DATASET RECORDS Start Marker
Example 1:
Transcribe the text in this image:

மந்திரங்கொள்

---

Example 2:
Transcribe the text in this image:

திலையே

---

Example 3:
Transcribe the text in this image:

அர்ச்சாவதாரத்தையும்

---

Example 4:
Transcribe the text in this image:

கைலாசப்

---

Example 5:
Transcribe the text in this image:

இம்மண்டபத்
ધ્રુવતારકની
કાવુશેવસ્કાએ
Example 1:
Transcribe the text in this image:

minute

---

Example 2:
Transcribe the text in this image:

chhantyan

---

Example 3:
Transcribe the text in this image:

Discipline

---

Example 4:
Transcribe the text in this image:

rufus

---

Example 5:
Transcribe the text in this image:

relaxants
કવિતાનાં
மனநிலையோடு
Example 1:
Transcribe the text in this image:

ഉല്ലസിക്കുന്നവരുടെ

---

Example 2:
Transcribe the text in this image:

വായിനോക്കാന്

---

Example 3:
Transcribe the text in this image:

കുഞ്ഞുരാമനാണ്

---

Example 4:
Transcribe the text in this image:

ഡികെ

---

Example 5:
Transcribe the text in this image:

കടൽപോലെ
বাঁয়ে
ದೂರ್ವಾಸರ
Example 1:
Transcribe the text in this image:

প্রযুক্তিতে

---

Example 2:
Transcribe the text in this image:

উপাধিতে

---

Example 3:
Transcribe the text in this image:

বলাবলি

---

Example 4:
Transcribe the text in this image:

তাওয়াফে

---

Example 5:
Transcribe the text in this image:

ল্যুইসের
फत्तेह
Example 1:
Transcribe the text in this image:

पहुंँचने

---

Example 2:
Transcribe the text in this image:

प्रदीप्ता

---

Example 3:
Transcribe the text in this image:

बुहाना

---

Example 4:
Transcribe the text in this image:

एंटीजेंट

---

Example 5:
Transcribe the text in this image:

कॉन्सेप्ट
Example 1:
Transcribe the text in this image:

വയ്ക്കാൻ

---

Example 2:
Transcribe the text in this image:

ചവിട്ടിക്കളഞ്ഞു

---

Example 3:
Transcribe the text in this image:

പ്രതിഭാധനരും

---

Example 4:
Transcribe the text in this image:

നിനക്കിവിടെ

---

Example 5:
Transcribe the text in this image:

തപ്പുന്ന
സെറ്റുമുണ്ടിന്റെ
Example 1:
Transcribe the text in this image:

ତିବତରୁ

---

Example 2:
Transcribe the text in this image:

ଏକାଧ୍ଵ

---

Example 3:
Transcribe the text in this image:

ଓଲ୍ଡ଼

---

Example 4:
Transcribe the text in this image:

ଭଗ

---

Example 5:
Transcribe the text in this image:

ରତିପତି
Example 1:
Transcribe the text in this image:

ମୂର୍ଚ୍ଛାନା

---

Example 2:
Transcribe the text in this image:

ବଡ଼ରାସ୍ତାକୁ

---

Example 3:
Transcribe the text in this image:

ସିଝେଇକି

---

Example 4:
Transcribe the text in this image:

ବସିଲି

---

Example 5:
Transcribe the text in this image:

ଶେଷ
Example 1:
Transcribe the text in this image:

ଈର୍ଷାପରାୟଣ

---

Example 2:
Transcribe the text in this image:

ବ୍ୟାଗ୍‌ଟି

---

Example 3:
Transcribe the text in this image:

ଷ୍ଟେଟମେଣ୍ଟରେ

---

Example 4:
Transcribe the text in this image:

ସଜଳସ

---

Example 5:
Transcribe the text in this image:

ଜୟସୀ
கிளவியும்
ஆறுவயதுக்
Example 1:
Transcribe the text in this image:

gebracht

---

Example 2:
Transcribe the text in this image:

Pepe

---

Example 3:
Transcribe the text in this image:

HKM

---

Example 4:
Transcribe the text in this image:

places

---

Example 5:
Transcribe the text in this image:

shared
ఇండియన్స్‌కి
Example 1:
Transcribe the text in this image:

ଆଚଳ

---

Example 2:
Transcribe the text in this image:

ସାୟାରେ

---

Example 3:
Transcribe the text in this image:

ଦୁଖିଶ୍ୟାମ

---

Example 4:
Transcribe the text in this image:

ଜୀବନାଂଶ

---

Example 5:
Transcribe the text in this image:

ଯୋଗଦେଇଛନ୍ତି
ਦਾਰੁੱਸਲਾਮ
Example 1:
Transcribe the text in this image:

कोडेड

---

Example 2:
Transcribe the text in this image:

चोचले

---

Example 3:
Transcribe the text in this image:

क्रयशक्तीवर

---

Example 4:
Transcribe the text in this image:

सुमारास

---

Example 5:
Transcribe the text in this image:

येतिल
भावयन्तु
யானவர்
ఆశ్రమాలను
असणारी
DATASET RECORDS End Marker
EXERCISE BRIEF ->
Output the records in full, exactly.

WORKED SOLUTION ->
Example 1:
Transcribe the text in this image:

மந்திரங்கொள்

---

Example 2:
Transcribe the text in this image:

திலையே

---

Example 3:
Transcribe the text in this image:

அர்ச்சாவதாரத்தையும்

---

Example 4:
Transcribe the text in this image:

கைலாசப்

---

Example 5:
Transcribe the text in this image:

இம்மண்டபத்
ધ્રુવતારકની
કાવુશેવસ્કાએ
Example 1:
Transcribe the text in this image:

minute

---

Example 2:
Transcribe the text in this image:

chhantyan

---

Example 3:
Transcribe the text in this image:

Discipline

---

Example 4:
Transcribe the text in this image:

rufus

---

Example 5:
Transcribe the text in this image:

relaxants
કવિતાનાં
மனநிலையோடு
Example 1:
Transcribe the text in this image:

ഉല്ലസിക്കുന്നവരുടെ

---

Example 2:
Transcribe the text in this image:

വായിനോക്കാന്

---

Example 3:
Transcribe the text in this image:

കുഞ്ഞുരാമനാണ്

---

Example 4:
Transcribe the text in this image:

ഡികെ

---

Example 5:
Transcribe the text in this image:

കടൽപോലെ
বাঁয়ে
ದೂರ್ವಾಸರ
Example 1:
Transcribe the text in this image:

প্রযুক্তিতে

---

Example 2:
Transcribe the text in this image:

উপাধিতে

---

Example 3:
Transcribe the text in this image:

বলাবলি

---

Example 4:
Transcribe the text in this image:

তাওয়াফে

---

Example 5:
Transcribe the text in this image:

ল্যুইসের
फत्तेह
Example 1:
Transcribe the text in this image:

पहुंँचने

---

Example 2:
Transcribe the text in this image:

प्रदीप्ता

---

Example 3:
Transcribe the text in this image:

बुहाना

---

Example 4:
Transcribe the text in this image:

एंटीजेंट

---

Example 5:
Transcribe the text in this image:

कॉन्सेप्ट
Example 1:
Transcribe the text in this image:

വയ്ക്കാൻ

---

Example 2:
Transcribe the text in this image:

ചവിട്ടിക്കളഞ്ഞു

---

Example 3:
Transcribe the text in this image:

പ്രതിഭാധനരും

---

Example 4:
Transcribe the text in this image:

നിനക്കിവിടെ

---

Example 5:
Transcribe the text in this image:

തപ്പുന്ന
സെറ്റുമുണ്ടിന്റെ
Example 1:
Transcribe the text in this image:

ତିବତରୁ

---

Example 2:
Transcribe the text in this image:

ଏକାଧ୍ଵ

---

Example 3:
Transcribe the text in this image:

ଓଲ୍ଡ଼

---

Example 4:
Transcribe the text in this image:

ଭଗ

---

Example 5:
Transcribe the text in this image:

ରତିପତି
Example 1:
Transcribe the text in this image:

ମୂର୍ଚ୍ଛାନା

---

Example 2:
Transcribe the text in this image:

ବଡ଼ରାସ୍ତାକୁ

---

Example 3:
Transcribe the text in this image:

ସିଝେଇକି

---

Example 4:
Transcribe the text in this image:

ବସିଲି

---

Example 5:
Transcribe the text in this image:

ଶେଷ
Example 1:
Transcribe the text in this image:

ଈର୍ଷାପରାୟଣ

---

Example 2:
Transcribe the text in this image:

ବ୍ୟାଗ୍‌ଟି

---

Example 3:
Transcribe the text in this image:

ଷ୍ଟେଟମେଣ୍ଟରେ

---

Example 4:
Transcribe the text in this image:

ସଜଳସ

---

Example 5:
Transcribe the text in this image:

ଜୟସୀ
கிளவியும்
ஆறுவயதுக்
Example 1:
Transcribe the text in this image:

gebracht

---

Example 2:
Transcribe the text in this image:

Pepe

---

Example 3:
Transcribe the text in this image:

HKM

---

Example 4:
Transcribe the text in this image:

places

---

Example 5:
Transcribe the text in this image:

shared
ఇండియన్స్‌కి
Example 1:
Transcribe the text in this image:

ଆଚଳ

---

Example 2:
Transcribe the text in this image:

ସାୟାରେ

---

Example 3:
Transcribe the text in this image:

ଦୁଖିଶ୍ୟାମ

---

Example 4:
Transcribe the text in this image:

ଜୀବନାଂଶ

---

Example 5:
Transcribe the text in this image:

ଯୋଗଦେଇଛନ୍ତି
ਦਾਰੁੱਸਲਾਮ
Example 1:
Transcribe the text in this image:

कोडेड

---

Example 2:
Transcribe the text in this image:

चोचले

---

Example 3:
Transcribe the text in this image:

क्रयशक्तीवर

---

Example 4:
Transcribe the text in this image:

सुमारास

---

Example 5:
Transcribe the text in this image:

येतिल
भावयन्तु
யானவர்
ఆశ్రమాలను
असणारी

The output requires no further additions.